CIPC #257: The silent partner

The silent partner was recommended to me by one of my readers – a silent partner, if you like. It is a 1978 movie about a bank teller who outsmarts a bank robber and stashes a bit of the money away instead of handing it over. The robber is not happy about this and doggedly pursues the poor clerk for the missing money. Why he doesn’t just rob another bank, which surely would be far less work, remains unclear. To make it clear for the viewer that our hero the bank teller1 is a man of more than average perspicacity, he is shown at a chess board.

.In fact, he is shown with a Dover reprint, edited by Fred Reinfeld, of James Mason’s at the time of filming already very old Principles of chess. His chessboard is set up in the bay window of his very nice flat. Apparently, bank tellers are better paid than I thought. The scene above plays at the beginning of the movie, before anything has been robbed. Our protagonist has been snubbed on the phone and, in his anger, he does the unthinkable: he brushes the pieces of the board. Immediately, he realises the error of his ways and starts picking up the pieces again, whence the picture above.

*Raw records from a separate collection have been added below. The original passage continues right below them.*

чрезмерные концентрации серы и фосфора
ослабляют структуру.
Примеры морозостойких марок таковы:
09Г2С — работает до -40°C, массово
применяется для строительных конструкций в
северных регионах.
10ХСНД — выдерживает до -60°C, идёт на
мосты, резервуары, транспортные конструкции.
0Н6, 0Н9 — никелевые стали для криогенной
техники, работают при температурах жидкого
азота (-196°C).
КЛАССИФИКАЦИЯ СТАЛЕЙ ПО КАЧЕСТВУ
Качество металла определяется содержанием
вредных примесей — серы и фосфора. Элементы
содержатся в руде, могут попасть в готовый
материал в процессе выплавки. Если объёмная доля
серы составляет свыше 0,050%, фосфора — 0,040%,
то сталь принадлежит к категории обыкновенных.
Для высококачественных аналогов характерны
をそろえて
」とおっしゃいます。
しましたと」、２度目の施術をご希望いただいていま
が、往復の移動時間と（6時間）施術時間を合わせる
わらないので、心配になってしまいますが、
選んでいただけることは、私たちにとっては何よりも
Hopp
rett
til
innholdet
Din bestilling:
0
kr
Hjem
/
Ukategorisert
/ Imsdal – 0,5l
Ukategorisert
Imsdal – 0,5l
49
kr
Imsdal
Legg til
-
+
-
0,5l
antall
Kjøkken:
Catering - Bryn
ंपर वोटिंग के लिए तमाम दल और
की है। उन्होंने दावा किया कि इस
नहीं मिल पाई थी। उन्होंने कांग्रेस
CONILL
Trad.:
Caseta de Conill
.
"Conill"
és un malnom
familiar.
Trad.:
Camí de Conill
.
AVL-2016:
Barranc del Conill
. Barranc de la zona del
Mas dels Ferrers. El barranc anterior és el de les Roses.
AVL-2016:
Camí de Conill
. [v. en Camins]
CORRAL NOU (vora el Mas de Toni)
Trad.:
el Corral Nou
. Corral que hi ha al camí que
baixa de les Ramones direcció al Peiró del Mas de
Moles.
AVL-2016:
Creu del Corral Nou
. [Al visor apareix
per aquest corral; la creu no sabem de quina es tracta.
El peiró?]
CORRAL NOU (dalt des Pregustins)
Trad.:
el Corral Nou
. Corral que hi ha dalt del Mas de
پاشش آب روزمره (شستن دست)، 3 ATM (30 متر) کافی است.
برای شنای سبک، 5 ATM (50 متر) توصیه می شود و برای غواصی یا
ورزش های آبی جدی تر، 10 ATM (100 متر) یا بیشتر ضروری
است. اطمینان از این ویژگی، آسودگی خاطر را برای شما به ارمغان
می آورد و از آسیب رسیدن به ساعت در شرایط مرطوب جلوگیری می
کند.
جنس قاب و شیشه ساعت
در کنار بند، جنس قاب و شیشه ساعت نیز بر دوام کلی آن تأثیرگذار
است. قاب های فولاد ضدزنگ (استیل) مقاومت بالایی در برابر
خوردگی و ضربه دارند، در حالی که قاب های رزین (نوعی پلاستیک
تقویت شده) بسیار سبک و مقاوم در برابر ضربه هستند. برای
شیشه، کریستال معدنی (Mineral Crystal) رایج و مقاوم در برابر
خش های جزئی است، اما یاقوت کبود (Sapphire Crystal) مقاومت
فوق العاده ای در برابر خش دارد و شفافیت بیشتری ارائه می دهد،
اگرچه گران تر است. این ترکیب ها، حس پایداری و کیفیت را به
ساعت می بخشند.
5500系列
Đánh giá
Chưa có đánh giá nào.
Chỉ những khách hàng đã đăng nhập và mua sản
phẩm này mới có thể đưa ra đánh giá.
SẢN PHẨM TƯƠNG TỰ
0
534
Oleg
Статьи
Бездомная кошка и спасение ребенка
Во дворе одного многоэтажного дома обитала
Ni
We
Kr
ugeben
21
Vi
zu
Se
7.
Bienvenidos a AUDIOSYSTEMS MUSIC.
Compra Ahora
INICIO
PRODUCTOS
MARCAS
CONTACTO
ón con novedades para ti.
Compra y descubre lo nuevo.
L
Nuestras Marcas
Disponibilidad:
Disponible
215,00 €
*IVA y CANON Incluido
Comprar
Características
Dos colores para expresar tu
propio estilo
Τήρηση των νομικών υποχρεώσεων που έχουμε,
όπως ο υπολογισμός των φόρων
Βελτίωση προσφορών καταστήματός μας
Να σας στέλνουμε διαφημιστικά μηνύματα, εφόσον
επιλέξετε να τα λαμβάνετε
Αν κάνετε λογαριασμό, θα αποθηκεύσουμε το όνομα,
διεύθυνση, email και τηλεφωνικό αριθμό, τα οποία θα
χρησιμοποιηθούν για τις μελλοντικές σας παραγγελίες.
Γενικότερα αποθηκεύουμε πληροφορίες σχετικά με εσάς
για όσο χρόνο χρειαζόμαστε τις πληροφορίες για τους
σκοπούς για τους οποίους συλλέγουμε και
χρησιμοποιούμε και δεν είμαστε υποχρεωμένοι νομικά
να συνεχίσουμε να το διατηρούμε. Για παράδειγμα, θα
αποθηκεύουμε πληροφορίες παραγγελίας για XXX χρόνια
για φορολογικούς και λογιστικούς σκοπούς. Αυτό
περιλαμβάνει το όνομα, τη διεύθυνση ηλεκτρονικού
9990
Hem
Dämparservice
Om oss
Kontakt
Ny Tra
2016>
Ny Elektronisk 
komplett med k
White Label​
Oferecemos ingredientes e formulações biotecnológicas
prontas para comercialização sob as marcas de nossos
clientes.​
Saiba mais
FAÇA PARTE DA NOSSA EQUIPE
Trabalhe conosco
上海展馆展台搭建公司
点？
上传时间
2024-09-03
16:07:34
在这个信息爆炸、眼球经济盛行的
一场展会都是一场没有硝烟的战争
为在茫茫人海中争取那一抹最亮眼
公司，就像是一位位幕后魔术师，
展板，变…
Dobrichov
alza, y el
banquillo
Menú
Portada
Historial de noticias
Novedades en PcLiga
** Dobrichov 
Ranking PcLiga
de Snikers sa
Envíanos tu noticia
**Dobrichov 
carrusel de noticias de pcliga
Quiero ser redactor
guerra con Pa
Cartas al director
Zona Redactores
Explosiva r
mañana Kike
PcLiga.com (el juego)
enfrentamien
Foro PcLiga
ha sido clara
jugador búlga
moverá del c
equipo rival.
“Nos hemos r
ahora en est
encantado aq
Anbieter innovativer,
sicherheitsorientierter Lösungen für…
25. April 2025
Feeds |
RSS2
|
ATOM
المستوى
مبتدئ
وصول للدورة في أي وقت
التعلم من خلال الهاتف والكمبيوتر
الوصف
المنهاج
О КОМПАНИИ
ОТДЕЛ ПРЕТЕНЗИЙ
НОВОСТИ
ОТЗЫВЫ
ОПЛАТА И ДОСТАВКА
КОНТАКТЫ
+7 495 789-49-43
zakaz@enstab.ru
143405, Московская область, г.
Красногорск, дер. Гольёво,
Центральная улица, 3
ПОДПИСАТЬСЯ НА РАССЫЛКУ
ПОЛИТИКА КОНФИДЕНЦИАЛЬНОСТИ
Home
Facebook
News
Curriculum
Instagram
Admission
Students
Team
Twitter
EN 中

Right before that, however, the pieces were standing on the board. The director has been nice enough to provide a very nice sweeping shot over the board, so we even know where they were standing:2

As you can see, this is the sort of cursed knowledge that got Adam and Eve expelled from paradise and that no one believed from Kassandra. This also explains our protagonist’s otherwise incomprehensible outburst of anger. While he was on the phone he was distracted, but then he suddenly sees what has happened on the board. He realises someone must have broken in into his flat, just to pose the poor pieces in this deplorable arrangement.

Because even though I’ve never read the Mason book I’m still pretty sure it doesn’t include this position.

Realism: 0/5 There’s a black pawn on b8. Even if it wasn’t there, it’s hard to come up with a plausible last move, let alone a whole plausible history of the game. How on Earth did the black rook end up on g1? Did a black pawn take a piece on g1? If so, why didn’t he take the rook on e1? And what is up with the black king on h6 and queen on h8? It would be so much more believable if their positions were swapped. Well, actually, not as long as there’s a black pawn on b8.

Probable winner: White. A rook, two bishops, and an extra pawn should suffice.